Frankly, considering the percentage of wasted non-transportation expense Amtrak shows in recent years, the cost to desktop-publish a system timetable on the Web is trivial, and keeping it updated and any special information or offers current scarcely more. Canning one lawyer’s assistant’s paralegal intern would probably do for the entire budget… [:-,]
According to the Pew Research Center, approximately 85% of American households have a smart phone. That leaves a relatively small percentage of the population that needs or wants printed schedules
I would never think of going to a printed timetable for schedule information. Some bus lines still print timetables but they are outdated almost a soon as they are printed. Plus, going online may give you information that you wouldn’t get from a printed timetable ie, “on the dates specified the Crescent is bustituted from Atlanta to New Orleans”. So, the roomette trip you planned with meals in the diner is now no longer and replaced by a bus seat and a stop at a local McD.'s. FWIW, I have never had a problem pulling up individual timetables and printing them off. I don’t know what the problem is with railfans.
Apparently there’s a misunderstanding…this railfan does not want a printed paper schedule, nor does he plan any trips without using his computer for everything. Ever. Full stop.
My point was simply this: an at-a-glance timetable should be available on the website for all Amtrak trains.
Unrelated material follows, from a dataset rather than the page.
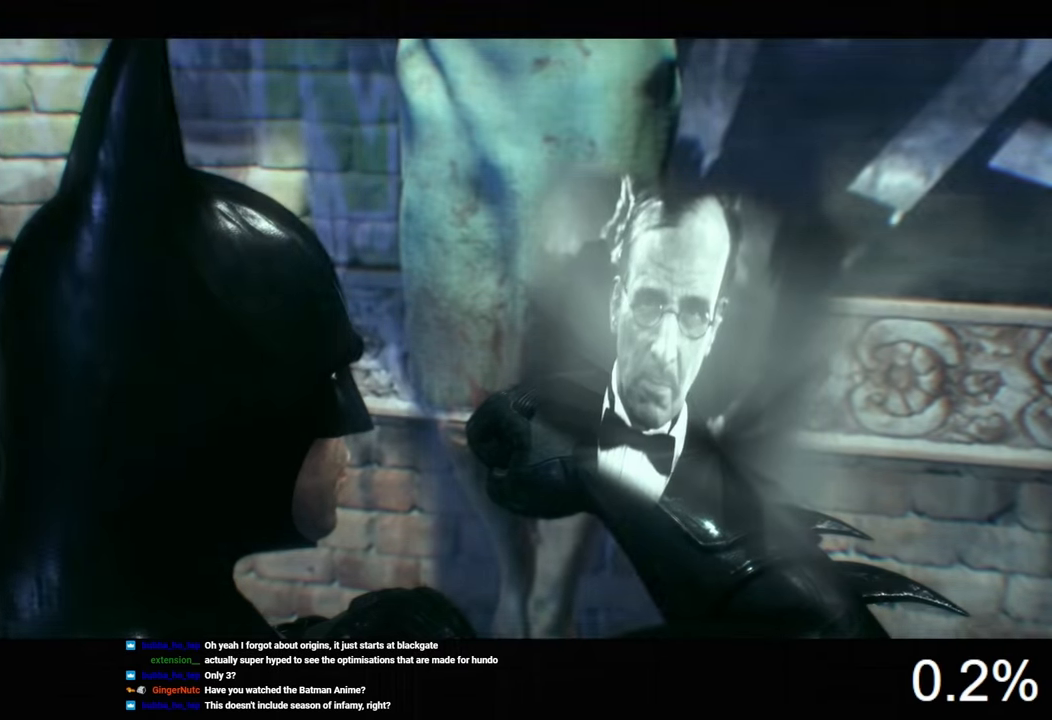
{"keys": [], "mouse": ["left"], "events": [[67, "mouse_left", "down"], [133, "mouse_left", "up"], [167, "mouse_left", "down"], [267, "mouse_left", "up"], [333, "mouse_left", "down"], [433, "mouse_left", "up"], [467, "mouse_left", "down"]]}
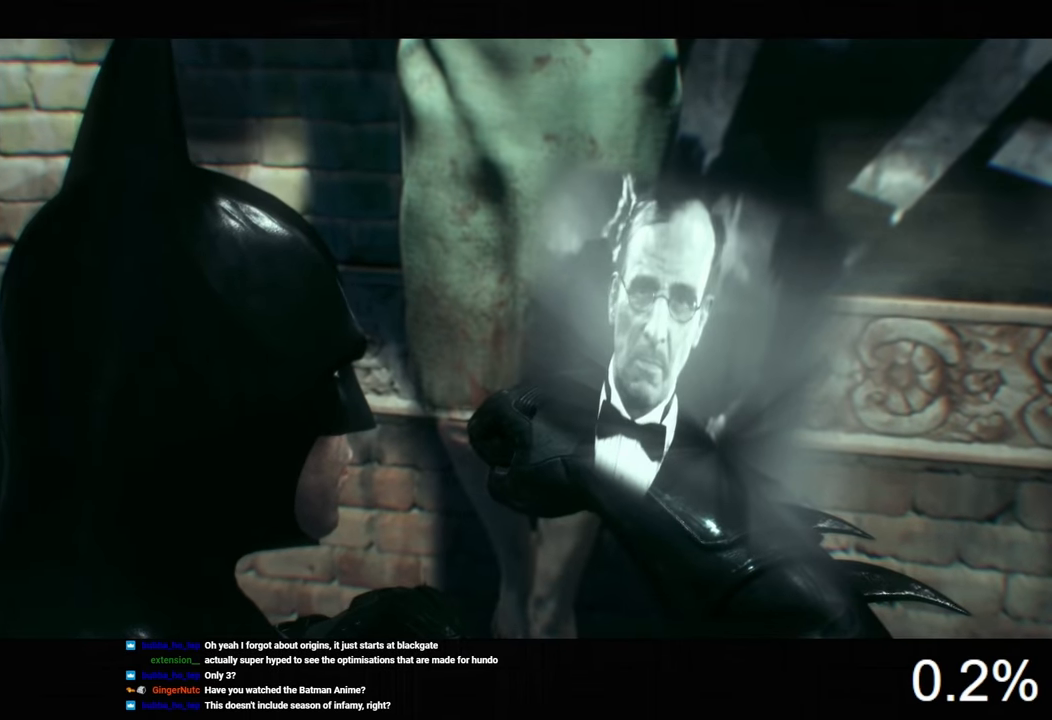
{"keys": [], "mouse": ["left"], "events": [[67, "mouse_left", "up"], [133, "mouse_left", "down"], [233, "mouse_left", "up"], [267, "mouse_left", "down"], [367, "mouse_left", "up"], [433, "mouse_left", "down"]]}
As JPS1 pointed out, they are. As Dr. hebdo pointed out, not for the trains that aren’t operating.
Detailed schedules are available for viewing and downloading for the long-distance trains and the Pacific Surfliners. Only high-level information is available for the state supported trains and the NEC.
The Heartland Flyer, which gets a substantial amount of traffic for or off of the Texas Eagle, is running five days a week. But the Eagle is on a three day a week schedule. The Heartland Flyer is a state supported train. No detailed schedule is available for the Flyer, but a detailed schedule is available for the Eagle.
The prior verison of the Texas Eagle schedule had the schedule for the Heartland Flyer embedded in it. The current three day a week schedule does not have a schedule for the Flyer, although it shows the connecting route on the accompanying map.